Low HCT and HGB levels are associated with anemia (Kals et al., 2016). In the present study, adding Fe-Gly to the diet of sows significantly increased RBC, HGB concentrations and HTC of newborn piglets, this finding is in agreement with the results of previous studies (Peters and Mahan, 2008, Wang et al., 2014). The only exception was the high-dose groups (110 and 140 mg/kg). This finding may be explained by the homeostatic iron regulation mechanisms that organisms have evolved, which include complex homeostatic circuits and specialized molecules to regulate iron levels (Yu et al., 2000). The HGB concentration of piglets can be increased by both providing high-dose iron supplementation to pregnant sows, which increases fetal iron stores, and increasing the iron level of diets fed to sows during lactation, which increases the iron content of the milk. In addition, piglets may acquire iron from consuming sow feces (Brady et al., 1978). A HGB concentration of 100 g/L indicates an adequate iron content in an organism; 80 g/L is considered the borderline of anemia edge; and 60 g/L indicates severe anemia (McDowell, 1992). When the Fe-Gly dosage in experimental diets was 110 mg/kg, the HGB of the newborn piglets exceeded 100 g/L in the present study, which indicated an adequate HGB concentration.

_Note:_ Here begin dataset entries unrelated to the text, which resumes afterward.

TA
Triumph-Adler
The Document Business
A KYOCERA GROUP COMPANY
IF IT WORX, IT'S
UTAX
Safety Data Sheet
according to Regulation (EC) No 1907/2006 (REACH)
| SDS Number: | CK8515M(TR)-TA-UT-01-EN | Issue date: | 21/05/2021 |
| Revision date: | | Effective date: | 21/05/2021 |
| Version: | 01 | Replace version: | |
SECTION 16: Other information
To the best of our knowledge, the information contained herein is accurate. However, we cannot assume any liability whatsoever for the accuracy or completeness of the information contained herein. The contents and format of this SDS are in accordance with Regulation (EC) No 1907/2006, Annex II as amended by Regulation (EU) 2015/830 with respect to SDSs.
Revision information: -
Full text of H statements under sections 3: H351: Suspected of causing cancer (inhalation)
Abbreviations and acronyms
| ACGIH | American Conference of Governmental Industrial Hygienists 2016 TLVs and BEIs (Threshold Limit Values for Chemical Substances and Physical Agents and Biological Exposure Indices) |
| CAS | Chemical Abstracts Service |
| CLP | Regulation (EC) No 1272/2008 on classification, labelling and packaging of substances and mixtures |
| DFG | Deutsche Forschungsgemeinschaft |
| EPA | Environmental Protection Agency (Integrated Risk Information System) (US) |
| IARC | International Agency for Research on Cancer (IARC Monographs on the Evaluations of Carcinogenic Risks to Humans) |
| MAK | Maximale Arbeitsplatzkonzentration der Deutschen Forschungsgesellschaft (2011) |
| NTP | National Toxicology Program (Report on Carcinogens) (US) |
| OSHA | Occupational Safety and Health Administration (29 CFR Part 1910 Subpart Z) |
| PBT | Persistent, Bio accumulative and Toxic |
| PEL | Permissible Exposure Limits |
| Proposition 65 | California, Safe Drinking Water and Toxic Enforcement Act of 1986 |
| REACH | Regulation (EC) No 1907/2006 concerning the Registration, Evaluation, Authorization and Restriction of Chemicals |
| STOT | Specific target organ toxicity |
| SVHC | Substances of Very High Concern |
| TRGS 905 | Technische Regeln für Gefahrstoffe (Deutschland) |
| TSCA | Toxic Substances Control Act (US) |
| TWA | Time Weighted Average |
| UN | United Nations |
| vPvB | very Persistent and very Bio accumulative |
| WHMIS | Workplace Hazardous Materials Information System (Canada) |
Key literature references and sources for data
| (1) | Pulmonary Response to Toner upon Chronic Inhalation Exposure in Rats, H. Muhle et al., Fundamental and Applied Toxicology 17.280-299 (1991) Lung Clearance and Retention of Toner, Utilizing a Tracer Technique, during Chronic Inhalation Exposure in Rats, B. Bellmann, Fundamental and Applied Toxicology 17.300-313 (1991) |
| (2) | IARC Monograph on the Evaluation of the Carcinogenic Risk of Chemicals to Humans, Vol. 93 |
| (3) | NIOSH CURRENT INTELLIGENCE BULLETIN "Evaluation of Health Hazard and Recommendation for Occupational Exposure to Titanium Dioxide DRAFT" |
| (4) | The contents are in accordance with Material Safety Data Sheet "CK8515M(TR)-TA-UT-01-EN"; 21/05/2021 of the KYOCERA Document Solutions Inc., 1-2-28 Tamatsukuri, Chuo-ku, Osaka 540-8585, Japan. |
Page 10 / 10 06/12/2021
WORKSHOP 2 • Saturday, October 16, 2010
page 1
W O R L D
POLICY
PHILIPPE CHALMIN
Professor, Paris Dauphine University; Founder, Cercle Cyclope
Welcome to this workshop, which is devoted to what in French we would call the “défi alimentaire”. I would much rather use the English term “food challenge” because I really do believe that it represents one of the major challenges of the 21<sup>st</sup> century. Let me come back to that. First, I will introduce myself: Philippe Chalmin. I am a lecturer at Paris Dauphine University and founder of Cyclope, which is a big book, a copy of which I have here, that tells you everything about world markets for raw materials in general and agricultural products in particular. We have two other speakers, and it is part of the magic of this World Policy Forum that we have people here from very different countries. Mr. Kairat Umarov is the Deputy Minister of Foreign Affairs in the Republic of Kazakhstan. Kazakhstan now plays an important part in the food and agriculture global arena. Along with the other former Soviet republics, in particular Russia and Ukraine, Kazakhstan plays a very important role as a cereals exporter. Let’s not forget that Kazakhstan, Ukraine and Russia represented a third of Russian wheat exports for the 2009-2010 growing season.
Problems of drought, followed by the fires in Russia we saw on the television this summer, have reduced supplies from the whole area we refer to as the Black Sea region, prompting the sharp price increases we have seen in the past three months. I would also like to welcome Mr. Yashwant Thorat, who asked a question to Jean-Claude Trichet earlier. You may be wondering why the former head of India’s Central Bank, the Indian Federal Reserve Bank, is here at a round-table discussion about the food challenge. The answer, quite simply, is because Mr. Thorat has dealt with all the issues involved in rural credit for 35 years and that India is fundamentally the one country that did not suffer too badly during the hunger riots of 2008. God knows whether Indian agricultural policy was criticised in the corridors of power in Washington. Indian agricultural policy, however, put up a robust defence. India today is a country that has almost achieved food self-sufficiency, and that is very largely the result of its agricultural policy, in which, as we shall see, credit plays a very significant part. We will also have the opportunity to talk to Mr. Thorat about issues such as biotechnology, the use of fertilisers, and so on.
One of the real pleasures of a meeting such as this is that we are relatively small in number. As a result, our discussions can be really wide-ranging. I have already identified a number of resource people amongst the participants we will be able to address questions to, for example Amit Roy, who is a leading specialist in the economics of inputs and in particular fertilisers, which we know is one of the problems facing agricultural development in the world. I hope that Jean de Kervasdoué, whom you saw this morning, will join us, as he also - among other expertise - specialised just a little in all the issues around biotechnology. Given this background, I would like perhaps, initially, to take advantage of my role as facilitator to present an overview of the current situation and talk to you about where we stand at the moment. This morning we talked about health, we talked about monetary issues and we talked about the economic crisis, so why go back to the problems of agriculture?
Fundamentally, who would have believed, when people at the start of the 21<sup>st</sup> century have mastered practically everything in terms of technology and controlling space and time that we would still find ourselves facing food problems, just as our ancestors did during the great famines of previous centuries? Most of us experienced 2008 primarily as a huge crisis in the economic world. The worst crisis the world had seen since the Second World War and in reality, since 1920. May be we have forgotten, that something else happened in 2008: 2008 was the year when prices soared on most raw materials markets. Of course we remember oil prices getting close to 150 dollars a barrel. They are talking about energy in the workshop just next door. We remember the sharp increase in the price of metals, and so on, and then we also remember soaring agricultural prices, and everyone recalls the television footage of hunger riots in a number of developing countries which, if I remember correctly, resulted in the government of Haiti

Biochemical indices of piglet serum

Ferritin, SI, and TIBC are important biochemical indicators that reflect the iron status of piglets (Gottschalk et al., 2000, Ferreira da Silva et al., 2004, Zhang et al., 2017). The major iron storage protein is Fn, which decreases in animals with anemia (Bradley et al., 2004). Serum iron, the iron combined with transferrin in serum, has been used for qualitative measurement of bioavailability of iron supplements (Ferreira da Silva et al., 2004). Total iron binding capacity is the maximum amount of iron that transferrin may combine with in 100 mL of serum, a value that increases with anemia (Smith et al., 1984). When Fe-Gly was added to the diets of sows, piglet serum Fn and SI increased significantly and TIBC decreased significantly. However, the beneficial effects of supplementation with FeSO4·H2O were not significant. Spruill et al. (1971) reported that feeding high iron diets during gestation could increase SI, and Yu et al. (2000) found that iron from an amino acid complex could increase SI in the blood. Both of these findings are in agreement with the results of the present study, and can be explained by the fact that inorganic iron is absorbed when its post-coenzyme combines with amino acid or other substances to form chelate salts. Amino acids chelated iron, which is the main form of iron absorbed by the body can be taken up directly, thereby avoiding competition with other minerals (Close, 1999). Therefore, amino acids chelated iron has a higher biological value. The present study also found that serum Fn, SI and TIBC of piglets varied linearly as the amount of Fe-Gly supplementation changed, but the differences between the 110 and 140 mg/kg groups were not significant. This finding may be explained by the fact that the absorption of iron in the body is adjusted according to the demands of the body (Morgan and Oates, 2002). The sample size was small in the present study, though. Therefore, further studies are needed to confirm the current results.

Conclusion

According to the HGB concentration of piglets, and taking relative organ weight, tissue iron contents and blood biochemical indices into consideration, the appropriate dosage of Fe-Gly in the diet of sows was 110 mg/kg in the present study. However, when FeSO4·H2O was supplemented at 140 mg/kg, the HGB concentration of piglets could not be higher than 100 g/L. Further studies are needed to determine the appropriate amount of FeSO4·H2O in the diet of sows that could meet the iron nutritional requirements of neonatal piglets. As iron anemia is a common and detrimental problem for piglets, these findings can be used for improving management practices in the swine industry.

Conflicts of interest

The authors declare that there are no competing financial interests in the work described.